INPUT MATERIAL: Begin

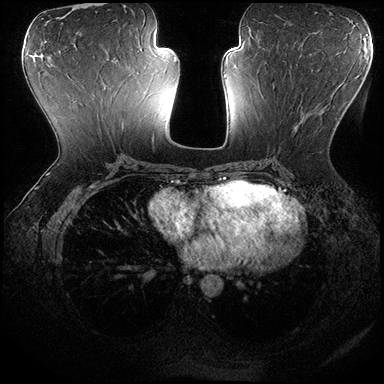
Breast MRI (dynamic contrast-enhanced), one axial slice; position 86 of 200 along the scan axis; dynamic contrast-enhanced series, time point 2 of 8 at this slice position (early post-contrast); 3 T; TE 2.3 ms, TR 4.4 ms; 1 mm slice thickness; 384 × 384 image matrix. Female patient.
Annotated regions visible in this slice (semi-automatic segmentation, software-assisted and operator-edited):
- enhancing-tissue mask used for the functional tumour volume (all voxels passing the contrast-enhancement thresholds inside the analysis volume; usually the tumour): bounding box (x1, y1, x2, y2) in pixels: (273, 85, 340, 150)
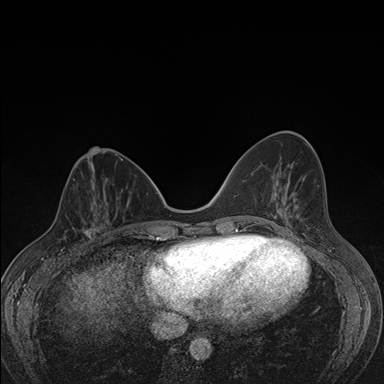
Breast MRI (dynamic contrast-enhanced), one axial slice. Position 60 of 176 along the scan axis. Dynamic contrast-enhanced series, time point 2 of 7 at this slice position (early post-contrast). 1.5 T. TE 1.5 ms, TR 4.2 ms. 1.1 mm slice thickness. 384 × 384 image matrix. Female patient.
Structures marked on this image (semi-automatic segmentation, software-assisted and operator-edited):
- enhancing-tissue mask used for the functional tumour volume (all voxels passing the contrast-enhancement thresholds inside the analysis volume; usually the tumour): bounding box [x1, y1, x2, y2] px = [63, 199, 107, 248]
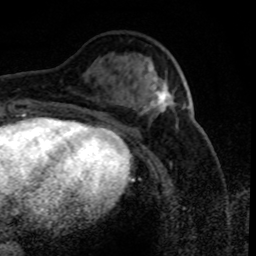
Breast MRI (dynamic contrast-enhanced), one axial slice; position 30 of 80 along the scan axis; cropped to one breast; dynamic contrast-enhanced series, time point 2 of 8 at this slice position (early post-contrast); 1.5 T; TE 4.2 ms, TR 7.1 ms; 256 × 256 image matrix, field of view 150 × 150 mm. Female patient.
Outlined on this slice (semi-automatic segmentation, software-assisted and operator-edited):
- enhancing-tissue mask used for the functional tumour volume (all voxels passing the contrast-enhancement thresholds inside the analysis volume; usually the tumour): bounding box (x1, y1, x2, y2) in pixels: (144, 67, 170, 113)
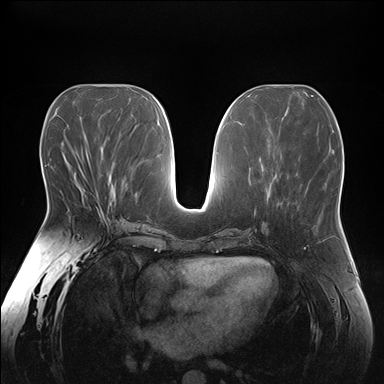
Breast MRI (dynamic contrast-enhanced), one axial slice. Slice 79 of 176 in the series (ordered by position). Dynamic contrast-enhanced series, time point 2 of 7 at this slice position (early post-contrast). 1.5 T. TE 1.5 ms, TR 4.1 ms. 1.1 mm slice thickness. 384 × 384 image matrix, field of view 380 × 380 mm. Female patient.
Outlined on this slice (semi-automatically segmented with operator editing):
- enhancing-tissue mask used for the functional tumour volume (all voxels passing the contrast-enhancement thresholds inside the analysis volume; usually the tumour): bounding box <97,195,102,214> (left, top, right, bottom; pixels)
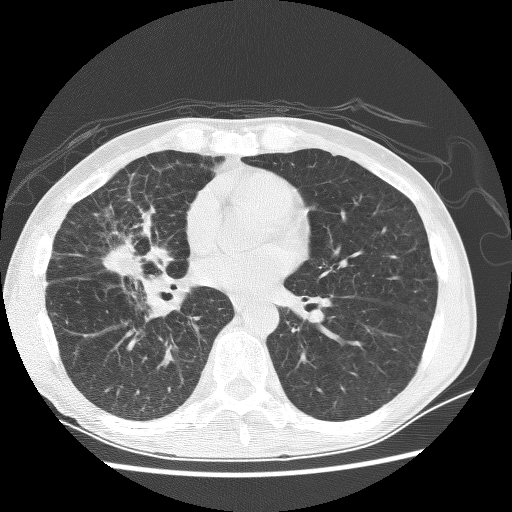
Axial slice from a low-dose chest CT screening exam. Baseline annual screen. Lung window (W 1500 / L -600 HU). Lung (sharp) reconstruction kernel (BONE). Slice 137 of 256 in the series. 512 × 512 image matrix. Male, age 67 years at enrolment. Current smoker at enrolment.
• Expert reader's lesion annotation, bounding box <80,220,174,291> (left, top, right, bottom; pixels).
• The exam's reader record, not a measurement of the box and not confirmed to be the same lesion: non-calcified nodule or mass ≥4 mm, right middle lobe, 28 × 18 mm, spiculated (stellate) margins, soft tissue attenuation.
• Official screen result: positive, change unspecified: nodule(s) >= 4 mm or enlarging nodule(s), mass(es), or other non-specific abnormalities suspicious for lung cancer.
• Participant outcome: lung cancer diagnosed 69 days after this screen — adenocarcinoma, NOS, right middle lobe, stage IV (AJCC 6th edition), 60 mm at pathology.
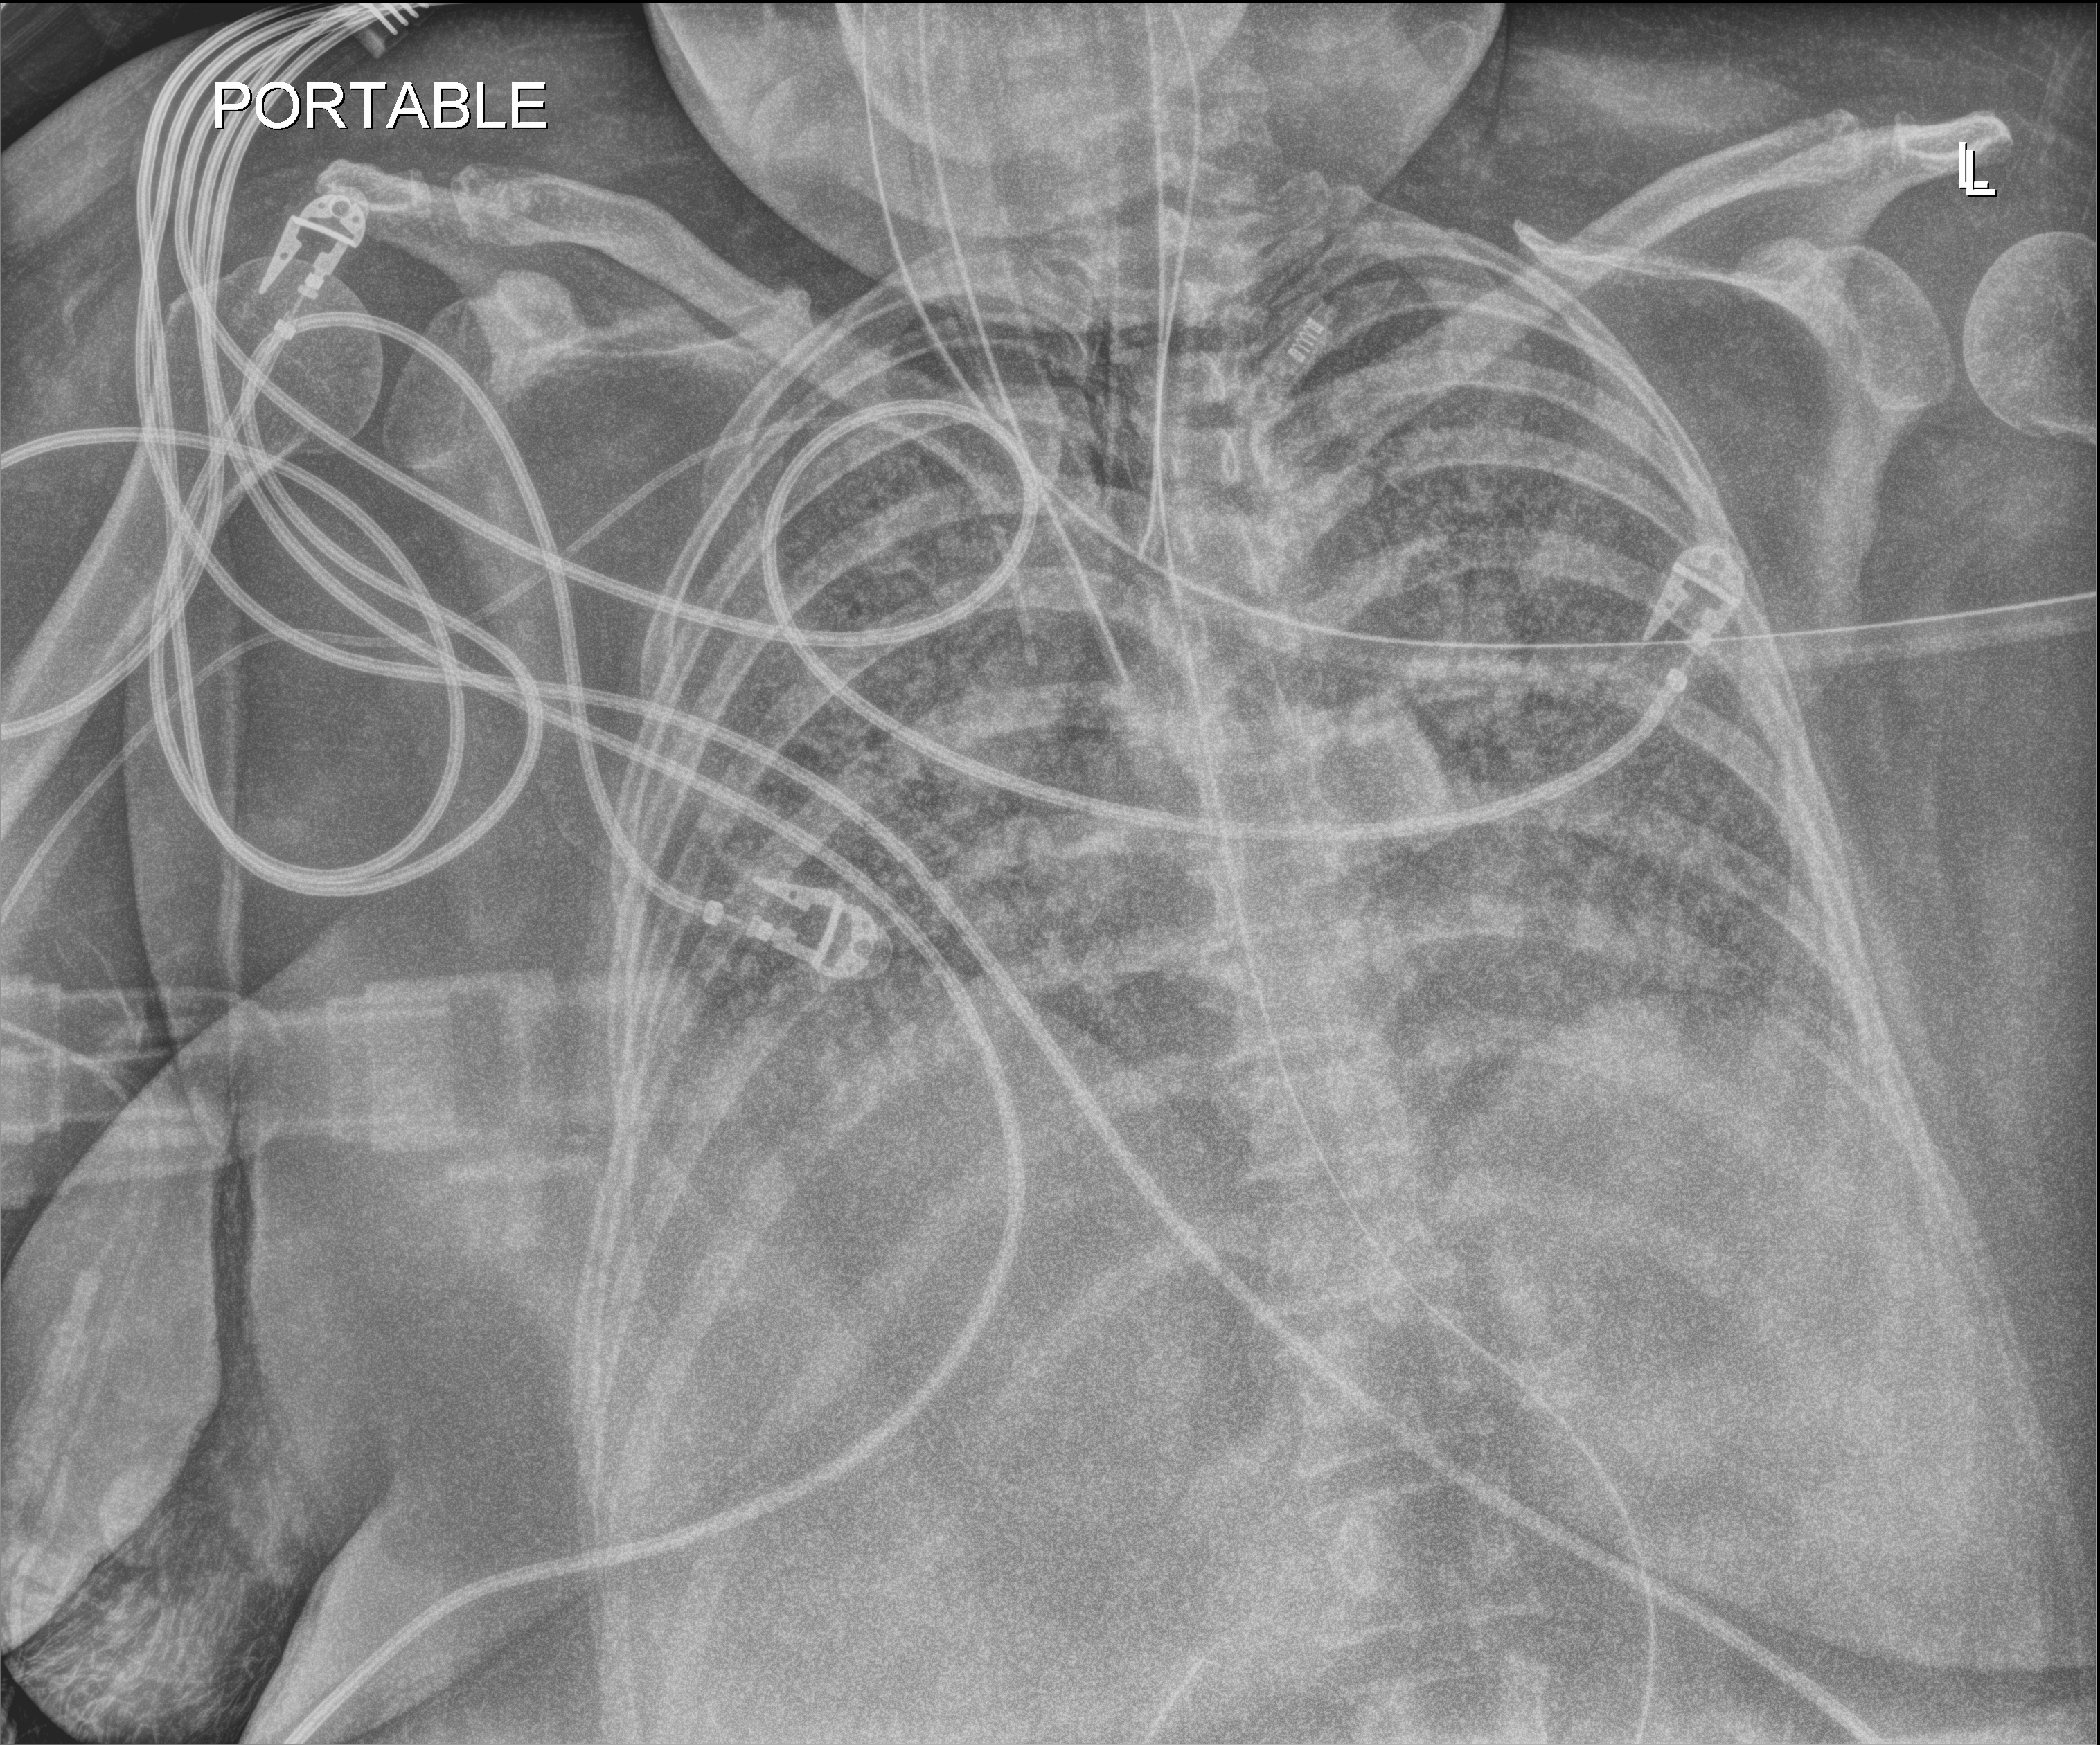
Portable chest radiograph; anteroposterior (AP) projection. Female patient hospitalised with COVID-19, age 18–59 years.
Admission-level facts for this patient (not findings on this image; timing relative to this image not recorded):
- admitted to intensive care during this hospital stay: yes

INPUT MATERIAL: End

-- WHAT TO WORK ON --
Look back over the records above. Reproduce exactly everything from the line with "85, 340, 150)" down to the line with "Outlined on this slice (semi-automatically", inclusive, and leave the pictures out.

-- ANSWER --
- enhancing-tissue mask used for the functional tumour volume (all voxels passing the contrast-enhancement thresholds inside the analysis volume; usually the tumour): bounding box (x1, y1, x2, y2) in pixels: (273, 85, 340, 150)
Breast MRI (dynamic contrast-enhanced), one axial slice. Position 60 of 176 along the scan axis. Dynamic contrast-enhanced series, time point 2 of 7 at this slice position (early post-contrast). 1.5 T. TE 1.5 ms, TR 4.2 ms. 1.1 mm slice thickness. 384 × 384 image matrix. Female patient.
Structures marked on this image (semi-automatic segmentation, software-assisted and operator-edited):
- enhancing-tissue mask used for the functional tumour volume (all voxels passing the contrast-enhancement thresholds inside the analysis volume; usually the tumour): bounding box [x1, y1, x2, y2] px = [63, 199, 107, 248]
Breast MRI (dynamic contrast-enhanced), one axial slice; position 30 of 80 along the scan axis; cropped to one breast; dynamic contrast-enhanced series, time point 2 of 8 at this slice position (early post-contrast); 1.5 T; TE 4.2 ms, TR 7.1 ms; 256 × 256 image matrix, field of view 150 × 150 mm. Female patient.
Outlined on this slice (semi-automatic segmentation, software-assisted and operator-edited):
- enhancing-tissue mask used for the functional tumour volume (all voxels passing the contrast-enhancement thresholds inside the analysis volume; usually the tumour): bounding box (x1, y1, x2, y2) in pixels: (144, 67, 170, 113)
Breast MRI (dynamic contrast-enhanced), one axial slice. Slice 79 of 176 in the series (ordered by position). Dynamic contrast-enhanced series, time point 2 of 7 at this slice position (early post-contrast). 1.5 T. TE 1.5 ms, TR 4.1 ms. 1.1 mm slice thickness. 384 × 384 image matrix, field of view 380 × 380 mm. Female patient.
Outlined on this slice (semi-automatically segmented with operator editing):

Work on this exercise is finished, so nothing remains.